• ABOUT THIS EXERCISE
Starting at the line that holds "focal_35mm: 56" and stopping at the line that holds "focal_mm: 7", restate the records below word for word, with both of those lines included.

____ DATA UNDER STUDY

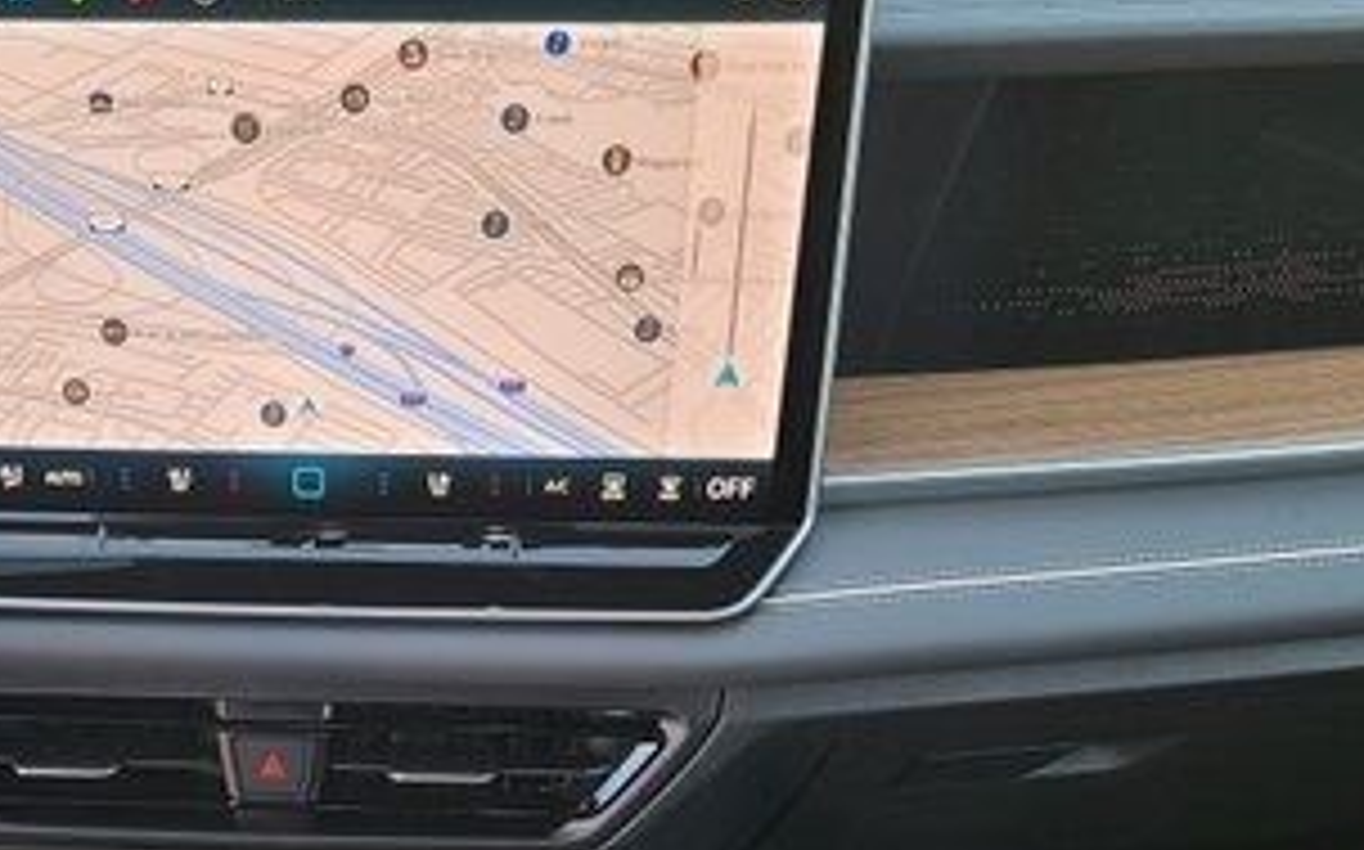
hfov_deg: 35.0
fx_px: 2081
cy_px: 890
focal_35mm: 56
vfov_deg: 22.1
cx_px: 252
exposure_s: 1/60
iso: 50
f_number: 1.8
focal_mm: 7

________
____ DATA UNDER STUDY

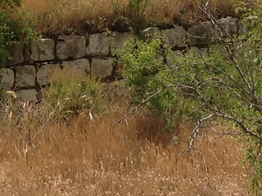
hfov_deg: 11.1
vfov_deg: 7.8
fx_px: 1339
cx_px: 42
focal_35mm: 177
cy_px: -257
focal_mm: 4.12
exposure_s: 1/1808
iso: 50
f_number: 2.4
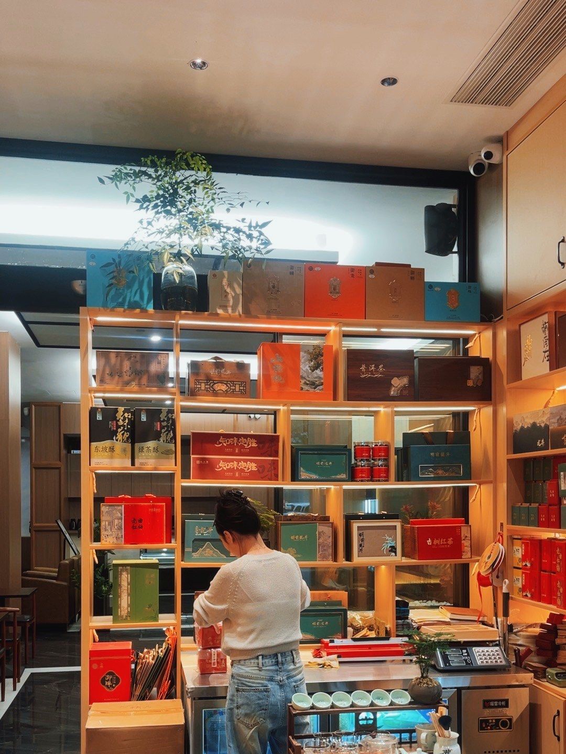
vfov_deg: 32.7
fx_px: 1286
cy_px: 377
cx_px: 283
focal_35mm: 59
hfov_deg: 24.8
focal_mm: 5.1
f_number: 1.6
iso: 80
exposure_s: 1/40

________
____ DATA UNDER STUDY

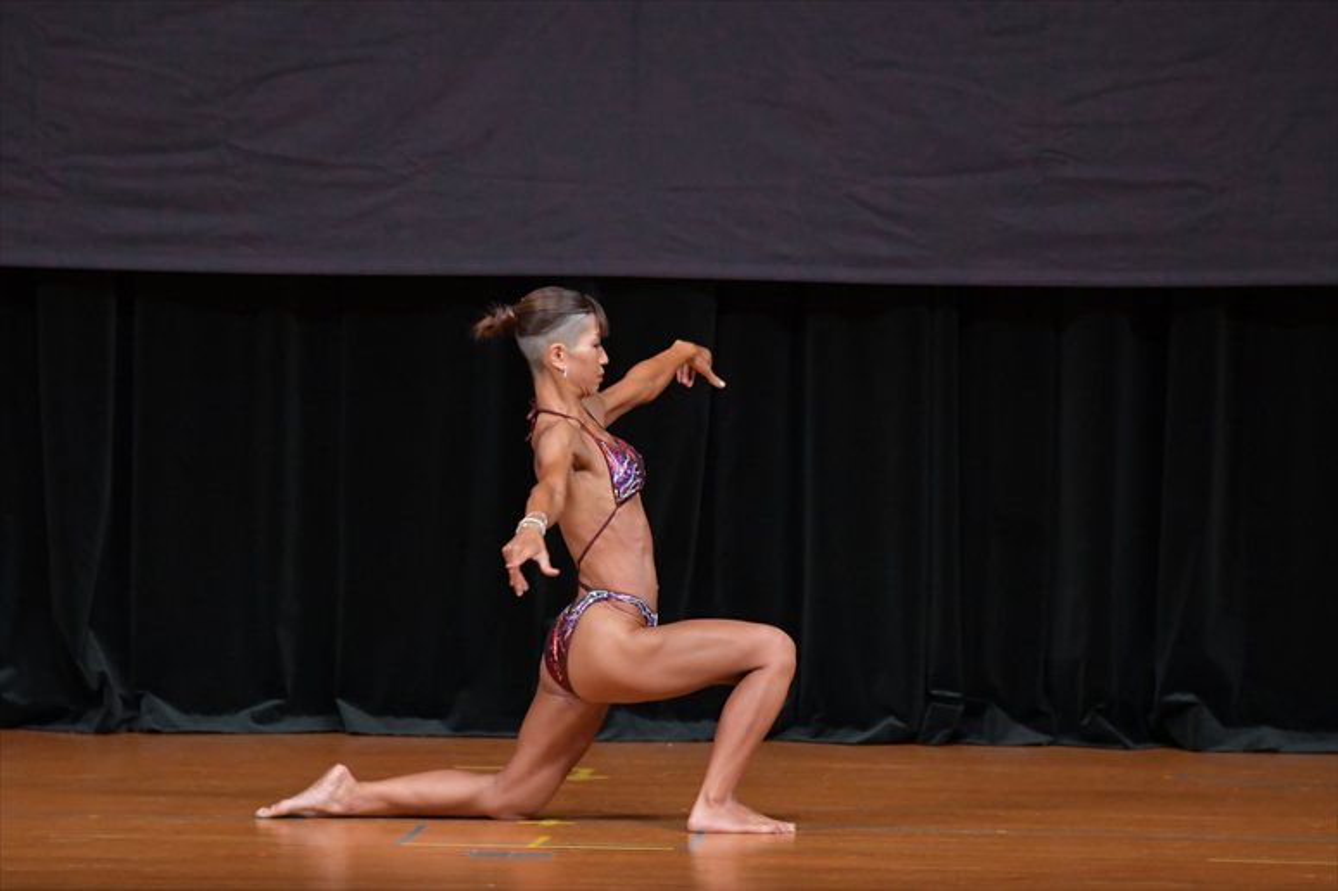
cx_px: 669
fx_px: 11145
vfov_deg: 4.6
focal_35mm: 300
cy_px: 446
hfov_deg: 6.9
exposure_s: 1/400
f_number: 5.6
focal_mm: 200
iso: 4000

________

• ANSWER SPACE
focal_35mm: 56
vfov_deg: 22.1
cx_px: 252
exposure_s: 1/60
iso: 50
f_number: 1.8
focal_mm: 7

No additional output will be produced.